**Problem details**
Nothing in the entries below may be altered; print them as they stand.

Dataset entries:
Segment Open

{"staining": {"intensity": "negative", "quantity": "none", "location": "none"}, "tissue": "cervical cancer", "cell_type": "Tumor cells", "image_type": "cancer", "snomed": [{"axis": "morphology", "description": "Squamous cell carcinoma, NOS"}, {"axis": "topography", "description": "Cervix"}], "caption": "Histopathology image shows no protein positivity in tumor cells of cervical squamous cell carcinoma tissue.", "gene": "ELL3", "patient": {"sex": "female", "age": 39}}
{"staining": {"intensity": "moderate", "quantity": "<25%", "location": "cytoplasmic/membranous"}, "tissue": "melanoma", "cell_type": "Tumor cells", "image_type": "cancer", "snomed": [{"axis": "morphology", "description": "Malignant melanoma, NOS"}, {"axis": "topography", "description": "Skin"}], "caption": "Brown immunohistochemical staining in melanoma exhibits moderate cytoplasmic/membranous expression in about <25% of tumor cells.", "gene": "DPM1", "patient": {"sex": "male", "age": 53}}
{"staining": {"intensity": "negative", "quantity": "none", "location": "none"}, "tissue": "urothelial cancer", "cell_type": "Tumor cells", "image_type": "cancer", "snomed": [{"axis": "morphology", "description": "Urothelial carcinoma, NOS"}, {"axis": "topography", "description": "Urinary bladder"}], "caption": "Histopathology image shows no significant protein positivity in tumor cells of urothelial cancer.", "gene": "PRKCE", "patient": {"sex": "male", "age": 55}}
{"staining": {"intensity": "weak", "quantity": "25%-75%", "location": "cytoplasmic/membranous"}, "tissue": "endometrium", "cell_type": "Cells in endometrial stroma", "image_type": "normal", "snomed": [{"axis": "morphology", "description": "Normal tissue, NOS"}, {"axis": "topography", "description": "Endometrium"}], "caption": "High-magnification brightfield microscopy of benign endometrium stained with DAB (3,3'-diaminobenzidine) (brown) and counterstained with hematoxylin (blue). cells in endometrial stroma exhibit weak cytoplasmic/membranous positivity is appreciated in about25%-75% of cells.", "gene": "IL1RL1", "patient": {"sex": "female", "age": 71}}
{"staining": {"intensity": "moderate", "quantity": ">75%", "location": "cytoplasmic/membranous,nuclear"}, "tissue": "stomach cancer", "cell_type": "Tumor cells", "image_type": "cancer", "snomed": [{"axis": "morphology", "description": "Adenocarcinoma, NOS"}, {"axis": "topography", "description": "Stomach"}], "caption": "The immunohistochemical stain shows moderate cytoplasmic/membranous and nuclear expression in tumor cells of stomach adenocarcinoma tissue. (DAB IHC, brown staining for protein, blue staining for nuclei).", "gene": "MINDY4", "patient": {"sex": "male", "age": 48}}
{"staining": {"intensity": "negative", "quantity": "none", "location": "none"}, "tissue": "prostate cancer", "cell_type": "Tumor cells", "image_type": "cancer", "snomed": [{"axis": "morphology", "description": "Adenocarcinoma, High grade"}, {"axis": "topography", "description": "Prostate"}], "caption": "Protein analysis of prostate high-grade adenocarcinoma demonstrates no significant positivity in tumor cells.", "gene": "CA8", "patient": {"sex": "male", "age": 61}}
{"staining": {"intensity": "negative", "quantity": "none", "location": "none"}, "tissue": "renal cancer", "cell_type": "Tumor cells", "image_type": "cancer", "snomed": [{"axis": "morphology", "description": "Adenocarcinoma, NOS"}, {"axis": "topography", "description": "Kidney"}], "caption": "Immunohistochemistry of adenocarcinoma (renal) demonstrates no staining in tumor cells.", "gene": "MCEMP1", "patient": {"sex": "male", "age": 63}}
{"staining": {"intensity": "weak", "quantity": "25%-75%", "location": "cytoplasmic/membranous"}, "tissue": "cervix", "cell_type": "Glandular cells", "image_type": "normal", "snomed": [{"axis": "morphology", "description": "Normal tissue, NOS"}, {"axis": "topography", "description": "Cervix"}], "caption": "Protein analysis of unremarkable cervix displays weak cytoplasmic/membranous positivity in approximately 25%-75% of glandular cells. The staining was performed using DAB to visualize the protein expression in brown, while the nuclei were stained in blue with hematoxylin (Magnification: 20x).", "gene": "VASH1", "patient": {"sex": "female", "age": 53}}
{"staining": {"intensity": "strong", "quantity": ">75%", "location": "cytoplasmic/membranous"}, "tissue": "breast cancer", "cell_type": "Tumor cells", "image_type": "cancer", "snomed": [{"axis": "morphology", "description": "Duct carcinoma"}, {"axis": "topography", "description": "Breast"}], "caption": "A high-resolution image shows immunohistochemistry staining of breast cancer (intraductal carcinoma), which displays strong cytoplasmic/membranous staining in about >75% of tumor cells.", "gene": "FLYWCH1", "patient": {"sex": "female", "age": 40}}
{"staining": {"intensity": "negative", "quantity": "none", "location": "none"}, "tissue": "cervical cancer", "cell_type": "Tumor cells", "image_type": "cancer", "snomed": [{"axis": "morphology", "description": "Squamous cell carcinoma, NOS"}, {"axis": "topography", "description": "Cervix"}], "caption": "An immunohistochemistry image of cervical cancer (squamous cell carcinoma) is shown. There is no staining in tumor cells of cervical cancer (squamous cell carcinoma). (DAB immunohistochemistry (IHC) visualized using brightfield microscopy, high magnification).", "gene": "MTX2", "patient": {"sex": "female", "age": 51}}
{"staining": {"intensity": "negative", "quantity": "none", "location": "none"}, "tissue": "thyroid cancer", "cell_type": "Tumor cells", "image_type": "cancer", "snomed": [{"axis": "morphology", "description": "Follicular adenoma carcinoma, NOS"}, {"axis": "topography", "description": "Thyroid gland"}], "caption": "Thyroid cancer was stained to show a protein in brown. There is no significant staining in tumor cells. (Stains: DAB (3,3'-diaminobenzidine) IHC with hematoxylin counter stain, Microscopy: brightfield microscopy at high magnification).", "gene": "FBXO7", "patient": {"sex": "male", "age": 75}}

Segment Closed

**Answer for the task**
{"staining": {"intensity": "negative", "quantity": "none", "location": "none"}, "tissue": "cervical cancer", "cell_type": "Tumor cells", "image_type": "cancer", "snomed": [{"axis": "morphology", "description": "Squamous cell carcinoma, NOS"}, {"axis": "topography", "description": "Cervix"}], "caption": "Histopathology image shows no protein positivity in tumor cells of cervical squamous cell carcinoma tissue.", "gene": "ELL3", "patient": {"sex": "female", "age": 39}}
{"staining": {"intensity": "moderate", "quantity": "<25%", "location": "cytoplasmic/membranous"}, "tissue": "melanoma", "cell_type": "Tumor cells", "image_type": "cancer", "snomed": [{"axis": "morphology", "description": "Malignant melanoma, NOS"}, {"axis": "topography", "description": "Skin"}], "caption": "Brown immunohistochemical staining in melanoma exhibits moderate cytoplasmic/membranous expression in about <25% of tumor cells.", "gene": "DPM1", "patient": {"sex": "male", "age": 53}}
{"staining": {"intensity": "negative", "quantity": "none", "location": "none"}, "tissue": "urothelial cancer", "cell_type": "Tumor cells", "image_type": "cancer", "snomed": [{"axis": "morphology", "description": "Urothelial carcinoma, NOS"}, {"axis": "topography", "description": "Urinary bladder"}], "caption": "Histopathology image shows no significant protein positivity in tumor cells of urothelial cancer.", "gene": "PRKCE", "patient": {"sex": "male", "age": 55}}
{"staining": {"intensity": "weak", "quantity": "25%-75%", "location": "cytoplasmic/membranous"}, "tissue": "endometrium", "cell_type": "Cells in endometrial stroma", "image_type": "normal", "snomed": [{"axis": "morphology", "description": "Normal tissue, NOS"}, {"axis": "topography", "description": "Endometrium"}], "caption": "High-magnification brightfield microscopy of benign endometrium stained with DAB (3,3'-diaminobenzidine) (brown) and counterstained with hematoxylin (blue). cells in endometrial stroma exhibit weak cytoplasmic/membranous positivity is appreciated in about25%-75% of cells.", "gene": "IL1RL1", "patient": {"sex": "female", "age": 71}}
{"staining": {"intensity": "moderate", "quantity": ">75%", "location": "cytoplasmic/membranous,nuclear"}, "tissue": "stomach cancer", "cell_type": "Tumor cells", "image_type": "cancer", "snomed": [{"axis": "morphology", "description": "Adenocarcinoma, NOS"}, {"axis": "topography", "description": "Stomach"}], "caption": "The immunohistochemical stain shows moderate cytoplasmic/membranous and nuclear expression in tumor cells of stomach adenocarcinoma tissue. (DAB IHC, brown staining for protein, blue staining for nuclei).", "gene": "MINDY4", "patient": {"sex": "male", "age": 48}}
{"staining": {"intensity": "negative", "quantity": "none", "location": "none"}, "tissue": "prostate cancer", "cell_type": "Tumor cells", "image_type": "cancer", "snomed": [{"axis": "morphology", "description": "Adenocarcinoma, High grade"}, {"axis": "topography", "description": "Prostate"}], "caption": "Protein analysis of prostate high-grade adenocarcinoma demonstrates no significant positivity in tumor cells.", "gene": "CA8", "patient": {"sex": "male", "age": 61}}
{"staining": {"intensity": "negative", "quantity": "none", "location": "none"}, "tissue": "renal cancer", "cell_type": "Tumor cells", "image_type": "cancer", "snomed": [{"axis": "morphology", "description": "Adenocarcinoma, NOS"}, {"axis": "topography", "description": "Kidney"}], "caption": "Immunohistochemistry of adenocarcinoma (renal) demonstrates no staining in tumor cells.", "gene": "MCEMP1", "patient": {"sex": "male", "age": 63}}
{"staining": {"intensity": "weak", "quantity": "25%-75%", "location": "cytoplasmic/membranous"}, "tissue": "cervix", "cell_type": "Glandular cells", "image_type": "normal", "snomed": [{"axis": "morphology", "description": "Normal tissue, NOS"}, {"axis": "topography", "description": "Cervix"}], "caption": "Protein analysis of unremarkable cervix displays weak cytoplasmic/membranous positivity in approximately 25%-75% of glandular cells. The staining was performed using DAB to visualize the protein expression in brown, while the nuclei were stained in blue with hematoxylin (Magnification: 20x).", "gene": "VASH1", "patient": {"sex": "female", "age": 53}}
{"staining": {"intensity": "strong", "quantity": ">75%", "location": "cytoplasmic/membranous"}, "tissue": "breast cancer", "cell_type": "Tumor cells", "image_type": "cancer", "snomed": [{"axis": "morphology", "description": "Duct carcinoma"}, {"axis": "topography", "description": "Breast"}], "caption": "A high-resolution image shows immunohistochemistry staining of breast cancer (intraductal carcinoma), which displays strong cytoplasmic/membranous staining in about >75% of tumor cells.", "gene": "FLYWCH1", "patient": {"sex": "female", "age": 40}}
{"staining": {"intensity": "negative", "quantity": "none", "location": "none"}, "tissue": "cervical cancer", "cell_type": "Tumor cells", "image_type": "cancer", "snomed": [{"axis": "morphology", "description": "Squamous cell carcinoma, NOS"}, {"axis": "topography", "description": "Cervix"}], "caption": "An immunohistochemistry image of cervical cancer (squamous cell carcinoma) is shown. There is no staining in tumor cells of cervical cancer (squamous cell carcinoma). (DAB immunohistochemistry (IHC) visualized using brightfield microscopy, high magnification).", "gene": "MTX2", "patient": {"sex": "female", "age": 51}}
{"staining": {"intensity": "negative", "quantity": "none", "location": "none"}, "tissue": "thyroid cancer", "cell_type": "Tumor cells", "image_type": "cancer", "snomed": [{"axis": "morphology", "description": "Follicular adenoma carcinoma, NOS"}, {"axis": "topography", "description": "Thyroid gland"}], "caption": "Thyroid cancer was stained to show a protein in brown. There is no significant staining in tumor cells. (Stains: DAB (3,3'-diaminobenzidine) IHC with hematoxylin counter stain, Microscopy: brightfield microscopy at high magnification).", "gene": "FBXO7", "patient": {"sex": "male", "age": 75}}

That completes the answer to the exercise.